■ **Problem requirements**
Copy the listing below word for word, beginning at the line that contains "portugisiske handelsfolk og" and stopping after the line that contains "blev afskaffet på de danske besiddelser i det".

---------- Information supplied ----------

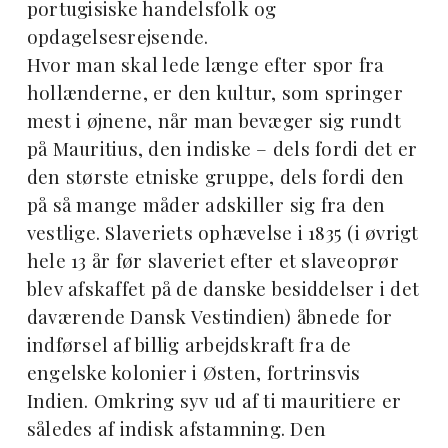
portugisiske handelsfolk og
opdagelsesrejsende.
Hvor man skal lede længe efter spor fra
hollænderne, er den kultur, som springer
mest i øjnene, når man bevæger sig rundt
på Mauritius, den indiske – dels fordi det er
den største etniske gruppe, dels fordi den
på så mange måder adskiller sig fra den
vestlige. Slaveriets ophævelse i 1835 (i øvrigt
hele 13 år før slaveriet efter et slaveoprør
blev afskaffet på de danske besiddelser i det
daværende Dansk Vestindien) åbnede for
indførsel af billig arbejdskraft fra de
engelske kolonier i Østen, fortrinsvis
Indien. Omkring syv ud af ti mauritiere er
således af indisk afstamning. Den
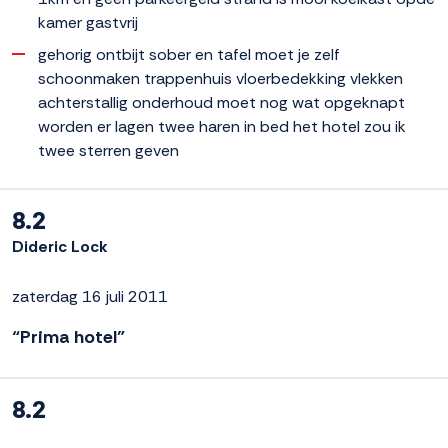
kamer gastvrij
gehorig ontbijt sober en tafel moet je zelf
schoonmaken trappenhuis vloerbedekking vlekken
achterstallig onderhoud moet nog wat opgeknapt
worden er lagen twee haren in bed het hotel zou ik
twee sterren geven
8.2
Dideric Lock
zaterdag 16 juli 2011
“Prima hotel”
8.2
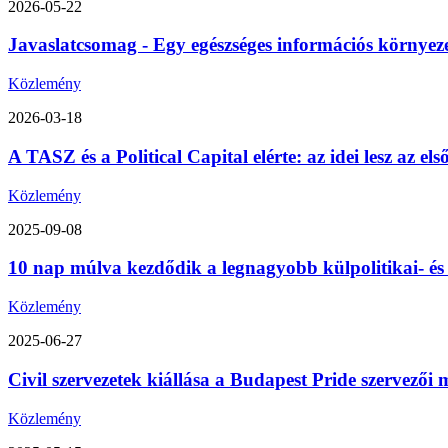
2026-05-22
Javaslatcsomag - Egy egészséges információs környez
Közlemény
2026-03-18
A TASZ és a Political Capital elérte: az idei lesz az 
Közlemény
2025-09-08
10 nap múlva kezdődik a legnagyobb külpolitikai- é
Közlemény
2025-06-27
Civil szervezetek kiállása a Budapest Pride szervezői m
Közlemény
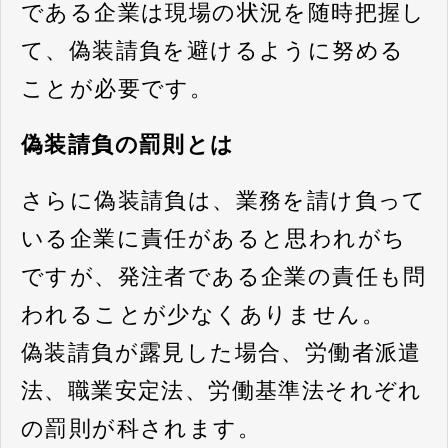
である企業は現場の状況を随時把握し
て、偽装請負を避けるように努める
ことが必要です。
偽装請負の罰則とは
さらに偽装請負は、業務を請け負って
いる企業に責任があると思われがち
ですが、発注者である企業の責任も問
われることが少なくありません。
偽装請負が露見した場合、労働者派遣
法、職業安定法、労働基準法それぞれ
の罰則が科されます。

----------
---------- Information supplied ----------

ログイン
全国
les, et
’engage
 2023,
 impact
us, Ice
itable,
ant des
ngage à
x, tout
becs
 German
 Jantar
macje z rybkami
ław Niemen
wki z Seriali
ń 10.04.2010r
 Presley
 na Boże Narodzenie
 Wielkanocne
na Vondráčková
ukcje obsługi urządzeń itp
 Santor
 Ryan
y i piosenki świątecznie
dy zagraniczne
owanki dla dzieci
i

----------

■ **Solution for this exercise**
portugisiske handelsfolk og
opdagelsesrejsende.
Hvor man skal lede længe efter spor fra
hollænderne, er den kultur, som springer
mest i øjnene, når man bevæger sig rundt
på Mauritius, den indiske – dels fordi det er
den største etniske gruppe, dels fordi den
på så mange måder adskiller sig fra den
vestlige. Slaveriets ophævelse i 1835 (i øvrigt
hele 13 år før slaveriet efter et slaveoprør
blev afskaffet på de danske besiddelser i det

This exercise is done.